Human-generated structured data mainly includes all the data a human input into a computer, such as his name and other personal details. When a person clicks a link on the internet, or even makes a move in a game, data is created- this can be used by companies to figure out their customer behaviour and make the appropriate decisions and modifications.
2. Unstructured data
While structured data resides in the traditional row-column databases, unstructured data is the opposite- they have no clear format in storage. The rest of the data created, about 80% of the total account for unstructured big data. Most of the data a person encounters belongs to this category- and until recently, there was not much to do to it except storing it or analysing it manually.
Unstructured data is also classified based on its source, into machine-generated or human-generated. Machine-generated data accounts for all the satellite images, the scientific data from various experiments and radar data captured by various facets of technology.

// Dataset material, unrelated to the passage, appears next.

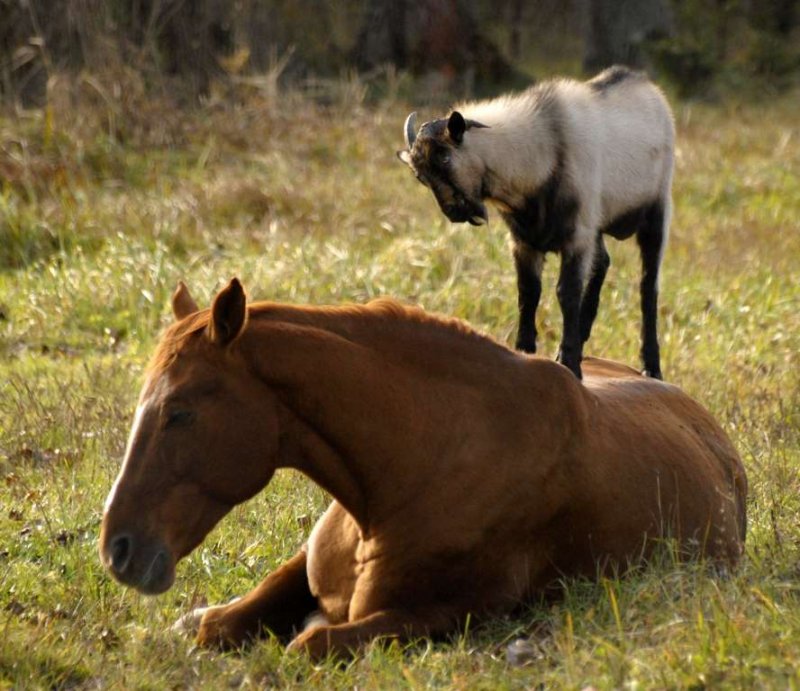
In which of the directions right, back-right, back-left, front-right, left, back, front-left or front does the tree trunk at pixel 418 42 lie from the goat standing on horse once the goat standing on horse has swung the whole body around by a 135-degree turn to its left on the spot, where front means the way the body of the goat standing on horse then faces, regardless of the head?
left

Human-generated unstructured data is found in abundance across the internet, since it includes social media data, mobile data and website content. This means that the pictures we upload to out Facebook or Instagram handles, the videos we watch on YouTube and even the text messages we send all contribute to the gigantic heap that is unstructured data.
3. Semi-structured data.
The line between unstructured data and semi-structured data has always been unclear, since most of the semi-structured data appear to be unstructured at a glance. Information that is not in the traditional database format as structured data, but contain some organizational properties which make it easier to process, are included in semi-structured data. For example, NoSQL documents are considered to be semi-structured, since they contain keywords that can be used to process the document easily.
Big Data analysis has been found to have a definite business value, as its analysis and processing can help a company achieve cost reductions and dramatic growth. So it is imperative that you do not wait too long to exploit the potential of this excellent business opportunity.